Marchioness of Tullybardine, The | Bowing Down Home
About this tune
The Marchionness of Tullybardine was played by a relatively small number of fiddlers scattered across PEI. Omar Cheverie (b. 1925) tells us that he learned his elegant setting from his great uncle Neil Cheverie (c.1875-1950), who won first prize at the Great Contest of 1926. It is interesting to note in this regard that systematic exposure to radio broadcasts was not a major part of Island life until well into the 1930s, and that the Cape Breton recording industry did not effectively get underway until 1935.
The Marchionness of Tullybardine almost certainly originated as a four-part pipe march, and indeed it is still an active part of the Highland bagpipes repertoire. Early fiddle versions are featured in The Skye Collection (1887) and in James Scott Skinner’s Harp & Claymore (1903-4). Skinner recorded the tune on three different occasions: in 1899, 1905, and 1906; a number of fiddlers from the Antigonish/Cape Breton region – such as Colin Boyd, Alex “Alick” Gillis, and Donald MacLellan – recorded the tune a few decades later.
A note about style of performance:
The four-part pipe march developed as a by-product of the 19th century Scottish piping-contest milieu; most four-part marches played today date from the last third of the 19th century. At that time, such tunes were played on pipes at a brisk tempo and with relatively even eighth-notes – an approach that in the Scottish tradition was carried over both to fiddle and to Scottish country-dance bands. The slower, more rhythmically complex style of march performance that one hears on pipes today, featuring dotted-pairs (i.e., a dotted-eighth note plus a sixteenth note) and Scotch snaps (reversed dotted-pairs) in lieu of straight eighth notes, did not predominate until approximately the time of the First World War.

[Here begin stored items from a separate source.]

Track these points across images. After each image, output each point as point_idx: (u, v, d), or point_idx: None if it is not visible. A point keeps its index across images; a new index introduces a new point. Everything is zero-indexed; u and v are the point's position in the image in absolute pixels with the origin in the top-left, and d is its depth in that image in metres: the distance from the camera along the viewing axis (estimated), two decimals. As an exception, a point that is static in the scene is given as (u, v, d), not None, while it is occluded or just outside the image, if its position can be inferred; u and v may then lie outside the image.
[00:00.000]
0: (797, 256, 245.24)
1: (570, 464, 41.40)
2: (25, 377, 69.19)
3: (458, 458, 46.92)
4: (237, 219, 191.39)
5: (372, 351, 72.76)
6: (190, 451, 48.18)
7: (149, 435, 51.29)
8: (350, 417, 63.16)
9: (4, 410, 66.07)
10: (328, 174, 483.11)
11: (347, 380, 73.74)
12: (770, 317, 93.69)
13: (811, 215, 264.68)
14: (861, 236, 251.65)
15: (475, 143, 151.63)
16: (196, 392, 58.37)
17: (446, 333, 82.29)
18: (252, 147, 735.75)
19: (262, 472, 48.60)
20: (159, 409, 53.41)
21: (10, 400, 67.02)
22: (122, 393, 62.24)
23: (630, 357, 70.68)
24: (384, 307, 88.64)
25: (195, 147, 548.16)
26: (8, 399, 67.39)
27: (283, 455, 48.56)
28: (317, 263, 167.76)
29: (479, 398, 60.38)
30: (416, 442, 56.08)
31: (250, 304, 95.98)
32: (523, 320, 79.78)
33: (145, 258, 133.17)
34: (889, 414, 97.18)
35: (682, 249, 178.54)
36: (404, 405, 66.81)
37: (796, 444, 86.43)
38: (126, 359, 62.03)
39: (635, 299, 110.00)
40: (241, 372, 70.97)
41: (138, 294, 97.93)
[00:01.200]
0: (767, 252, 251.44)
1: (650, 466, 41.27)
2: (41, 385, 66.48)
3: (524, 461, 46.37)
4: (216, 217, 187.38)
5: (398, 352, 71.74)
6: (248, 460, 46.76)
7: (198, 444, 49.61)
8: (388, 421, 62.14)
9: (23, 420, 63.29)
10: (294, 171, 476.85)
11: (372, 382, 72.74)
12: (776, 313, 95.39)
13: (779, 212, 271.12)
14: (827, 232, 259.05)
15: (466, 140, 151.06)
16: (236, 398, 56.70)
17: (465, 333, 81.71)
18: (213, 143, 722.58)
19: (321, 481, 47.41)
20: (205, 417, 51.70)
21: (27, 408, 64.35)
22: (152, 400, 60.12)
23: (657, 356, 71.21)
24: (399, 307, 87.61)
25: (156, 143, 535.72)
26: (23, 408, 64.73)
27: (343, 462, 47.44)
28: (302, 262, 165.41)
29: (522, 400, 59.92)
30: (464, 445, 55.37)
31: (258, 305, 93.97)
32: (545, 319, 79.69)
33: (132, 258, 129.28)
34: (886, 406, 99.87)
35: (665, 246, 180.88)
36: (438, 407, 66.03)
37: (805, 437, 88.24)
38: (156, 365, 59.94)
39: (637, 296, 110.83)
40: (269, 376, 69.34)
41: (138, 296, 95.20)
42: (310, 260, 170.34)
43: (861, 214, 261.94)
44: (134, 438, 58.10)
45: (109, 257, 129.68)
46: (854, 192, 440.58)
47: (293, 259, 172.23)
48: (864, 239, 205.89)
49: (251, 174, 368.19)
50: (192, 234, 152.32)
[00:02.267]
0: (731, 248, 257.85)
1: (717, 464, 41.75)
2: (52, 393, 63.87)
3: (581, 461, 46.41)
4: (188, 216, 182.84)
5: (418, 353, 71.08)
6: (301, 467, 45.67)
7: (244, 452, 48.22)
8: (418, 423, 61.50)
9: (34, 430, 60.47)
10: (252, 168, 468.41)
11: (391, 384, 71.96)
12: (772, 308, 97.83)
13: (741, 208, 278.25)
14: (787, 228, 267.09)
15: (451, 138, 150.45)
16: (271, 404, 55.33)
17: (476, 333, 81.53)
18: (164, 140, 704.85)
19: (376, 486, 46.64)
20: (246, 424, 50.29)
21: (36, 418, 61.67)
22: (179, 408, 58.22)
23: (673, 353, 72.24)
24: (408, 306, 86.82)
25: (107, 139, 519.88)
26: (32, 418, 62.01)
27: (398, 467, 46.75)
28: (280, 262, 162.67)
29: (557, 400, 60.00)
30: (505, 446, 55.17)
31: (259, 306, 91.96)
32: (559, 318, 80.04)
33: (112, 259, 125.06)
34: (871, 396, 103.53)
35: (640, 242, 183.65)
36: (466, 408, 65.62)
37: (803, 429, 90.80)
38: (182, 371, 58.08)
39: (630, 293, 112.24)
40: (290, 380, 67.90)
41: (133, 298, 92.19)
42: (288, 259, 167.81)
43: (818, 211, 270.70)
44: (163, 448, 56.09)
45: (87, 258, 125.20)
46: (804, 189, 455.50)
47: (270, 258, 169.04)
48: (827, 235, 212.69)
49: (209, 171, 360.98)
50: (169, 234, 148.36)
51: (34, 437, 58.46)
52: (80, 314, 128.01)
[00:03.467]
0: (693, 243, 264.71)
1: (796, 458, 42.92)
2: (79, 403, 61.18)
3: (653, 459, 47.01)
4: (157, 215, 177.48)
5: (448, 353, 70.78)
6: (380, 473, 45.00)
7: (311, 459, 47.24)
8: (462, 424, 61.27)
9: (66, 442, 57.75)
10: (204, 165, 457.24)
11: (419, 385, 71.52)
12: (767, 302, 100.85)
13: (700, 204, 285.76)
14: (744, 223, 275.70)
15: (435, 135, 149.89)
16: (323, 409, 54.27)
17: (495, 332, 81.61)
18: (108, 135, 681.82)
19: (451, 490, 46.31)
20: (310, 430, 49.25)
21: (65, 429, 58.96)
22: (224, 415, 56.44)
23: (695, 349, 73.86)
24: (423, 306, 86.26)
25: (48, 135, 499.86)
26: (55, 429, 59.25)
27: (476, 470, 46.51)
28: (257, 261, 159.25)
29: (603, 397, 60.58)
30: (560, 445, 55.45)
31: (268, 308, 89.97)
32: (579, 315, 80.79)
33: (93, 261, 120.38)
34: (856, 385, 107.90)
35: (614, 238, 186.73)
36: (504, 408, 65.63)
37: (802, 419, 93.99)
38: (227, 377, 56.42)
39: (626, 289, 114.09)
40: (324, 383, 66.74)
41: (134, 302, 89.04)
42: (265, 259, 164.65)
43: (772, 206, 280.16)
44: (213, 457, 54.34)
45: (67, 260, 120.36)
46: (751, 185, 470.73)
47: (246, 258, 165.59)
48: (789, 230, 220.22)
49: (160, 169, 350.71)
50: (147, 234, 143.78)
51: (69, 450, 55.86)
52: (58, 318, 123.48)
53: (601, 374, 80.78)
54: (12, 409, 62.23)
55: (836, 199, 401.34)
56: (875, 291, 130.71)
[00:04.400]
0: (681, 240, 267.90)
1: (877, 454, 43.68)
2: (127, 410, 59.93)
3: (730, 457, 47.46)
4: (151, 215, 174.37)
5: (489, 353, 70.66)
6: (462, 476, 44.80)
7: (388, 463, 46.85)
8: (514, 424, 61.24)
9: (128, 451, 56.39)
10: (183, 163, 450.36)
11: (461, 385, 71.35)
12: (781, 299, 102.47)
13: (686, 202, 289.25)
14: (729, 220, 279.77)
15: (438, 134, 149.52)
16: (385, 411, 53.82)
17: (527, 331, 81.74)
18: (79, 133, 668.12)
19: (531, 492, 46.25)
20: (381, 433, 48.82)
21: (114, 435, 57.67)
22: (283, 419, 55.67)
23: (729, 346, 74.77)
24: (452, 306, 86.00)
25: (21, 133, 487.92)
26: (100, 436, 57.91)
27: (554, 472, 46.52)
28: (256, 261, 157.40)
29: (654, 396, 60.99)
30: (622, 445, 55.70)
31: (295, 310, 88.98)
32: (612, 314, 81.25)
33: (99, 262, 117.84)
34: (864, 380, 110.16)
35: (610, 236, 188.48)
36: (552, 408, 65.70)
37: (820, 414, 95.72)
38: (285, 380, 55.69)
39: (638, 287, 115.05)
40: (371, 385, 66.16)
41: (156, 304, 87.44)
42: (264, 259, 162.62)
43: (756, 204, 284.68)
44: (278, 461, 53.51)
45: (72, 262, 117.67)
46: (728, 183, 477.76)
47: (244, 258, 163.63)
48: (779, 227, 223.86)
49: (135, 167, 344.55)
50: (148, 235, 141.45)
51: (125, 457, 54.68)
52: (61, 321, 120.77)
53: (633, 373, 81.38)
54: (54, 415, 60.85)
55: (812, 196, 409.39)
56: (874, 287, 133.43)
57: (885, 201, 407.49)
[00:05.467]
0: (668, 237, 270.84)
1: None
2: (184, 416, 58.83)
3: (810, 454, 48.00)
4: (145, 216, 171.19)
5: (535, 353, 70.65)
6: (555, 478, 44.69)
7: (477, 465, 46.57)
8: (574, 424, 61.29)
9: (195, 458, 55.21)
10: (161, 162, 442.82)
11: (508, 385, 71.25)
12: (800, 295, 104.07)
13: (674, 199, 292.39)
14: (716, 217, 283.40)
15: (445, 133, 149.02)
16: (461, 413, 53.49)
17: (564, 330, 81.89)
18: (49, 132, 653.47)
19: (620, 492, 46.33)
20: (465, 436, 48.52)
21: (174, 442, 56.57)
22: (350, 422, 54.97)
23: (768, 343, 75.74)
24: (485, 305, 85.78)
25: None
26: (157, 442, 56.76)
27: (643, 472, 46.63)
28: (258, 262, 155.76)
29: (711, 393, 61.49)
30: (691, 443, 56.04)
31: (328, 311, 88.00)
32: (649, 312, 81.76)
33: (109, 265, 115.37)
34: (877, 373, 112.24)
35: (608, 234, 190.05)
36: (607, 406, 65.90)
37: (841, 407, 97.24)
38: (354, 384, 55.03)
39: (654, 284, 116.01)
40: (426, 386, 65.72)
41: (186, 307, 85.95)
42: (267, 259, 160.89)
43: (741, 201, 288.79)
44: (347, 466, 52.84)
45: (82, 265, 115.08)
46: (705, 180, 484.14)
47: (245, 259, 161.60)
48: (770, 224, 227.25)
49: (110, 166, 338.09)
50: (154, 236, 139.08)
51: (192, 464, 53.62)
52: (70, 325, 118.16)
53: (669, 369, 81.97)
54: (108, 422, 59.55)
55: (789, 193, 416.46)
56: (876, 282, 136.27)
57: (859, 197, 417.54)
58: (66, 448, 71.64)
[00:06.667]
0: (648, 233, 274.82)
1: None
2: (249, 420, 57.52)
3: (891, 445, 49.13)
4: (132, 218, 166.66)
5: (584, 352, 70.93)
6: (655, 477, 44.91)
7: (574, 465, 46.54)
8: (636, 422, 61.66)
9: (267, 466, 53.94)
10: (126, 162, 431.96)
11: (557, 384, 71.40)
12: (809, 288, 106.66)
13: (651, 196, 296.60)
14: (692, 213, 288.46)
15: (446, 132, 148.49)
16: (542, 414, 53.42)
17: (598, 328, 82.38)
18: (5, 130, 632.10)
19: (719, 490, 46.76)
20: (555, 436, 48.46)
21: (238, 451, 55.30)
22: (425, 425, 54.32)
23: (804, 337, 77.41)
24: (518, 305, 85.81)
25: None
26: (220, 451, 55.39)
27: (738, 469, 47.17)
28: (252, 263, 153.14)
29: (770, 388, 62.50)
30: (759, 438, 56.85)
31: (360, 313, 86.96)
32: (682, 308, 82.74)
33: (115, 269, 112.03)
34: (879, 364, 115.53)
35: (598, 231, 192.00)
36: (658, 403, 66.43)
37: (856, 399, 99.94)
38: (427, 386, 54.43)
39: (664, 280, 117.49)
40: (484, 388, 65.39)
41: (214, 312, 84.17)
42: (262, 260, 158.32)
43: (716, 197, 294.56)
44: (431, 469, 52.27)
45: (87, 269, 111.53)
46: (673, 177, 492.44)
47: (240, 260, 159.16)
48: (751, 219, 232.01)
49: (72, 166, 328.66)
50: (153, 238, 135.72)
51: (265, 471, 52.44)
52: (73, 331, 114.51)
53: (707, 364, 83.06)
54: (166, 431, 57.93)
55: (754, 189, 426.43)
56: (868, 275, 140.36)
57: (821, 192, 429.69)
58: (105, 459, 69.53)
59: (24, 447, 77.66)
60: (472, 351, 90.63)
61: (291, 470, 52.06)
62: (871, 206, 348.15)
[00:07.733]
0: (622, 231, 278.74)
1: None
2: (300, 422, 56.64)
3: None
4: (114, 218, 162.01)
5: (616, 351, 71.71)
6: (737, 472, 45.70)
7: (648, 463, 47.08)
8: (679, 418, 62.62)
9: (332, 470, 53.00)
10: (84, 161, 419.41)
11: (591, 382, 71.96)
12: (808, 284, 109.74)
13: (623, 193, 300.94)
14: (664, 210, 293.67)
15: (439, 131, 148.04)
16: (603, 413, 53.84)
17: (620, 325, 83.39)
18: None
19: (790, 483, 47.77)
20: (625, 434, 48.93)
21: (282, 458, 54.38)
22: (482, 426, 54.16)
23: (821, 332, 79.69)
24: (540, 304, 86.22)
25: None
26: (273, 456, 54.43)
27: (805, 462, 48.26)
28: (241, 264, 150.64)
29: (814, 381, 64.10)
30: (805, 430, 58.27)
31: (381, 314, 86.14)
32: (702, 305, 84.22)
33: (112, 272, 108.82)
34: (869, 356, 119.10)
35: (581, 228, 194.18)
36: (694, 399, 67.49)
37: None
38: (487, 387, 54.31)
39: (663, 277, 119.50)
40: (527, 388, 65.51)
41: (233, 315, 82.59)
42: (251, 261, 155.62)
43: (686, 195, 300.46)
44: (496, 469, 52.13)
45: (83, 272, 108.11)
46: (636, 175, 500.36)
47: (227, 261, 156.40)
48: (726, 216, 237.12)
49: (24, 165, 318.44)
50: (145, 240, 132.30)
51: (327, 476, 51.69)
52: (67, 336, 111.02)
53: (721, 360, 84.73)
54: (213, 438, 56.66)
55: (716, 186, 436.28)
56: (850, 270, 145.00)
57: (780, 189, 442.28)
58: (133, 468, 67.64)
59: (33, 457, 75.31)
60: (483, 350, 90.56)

Many cut-time pipe-marches that have been absorbed into the Island repertoire – such as Inverness Gathering, MacDonald’s March, and The Marchionness of Tullybardine – are played as slow-to-moderate paced reels. It is not clear whether Island fiddlers simply preserved the pre-World War I up-tempo style of march-performance, or converted post World-War I style marches to reels by speeding them up and "evening out" their note-rhythm.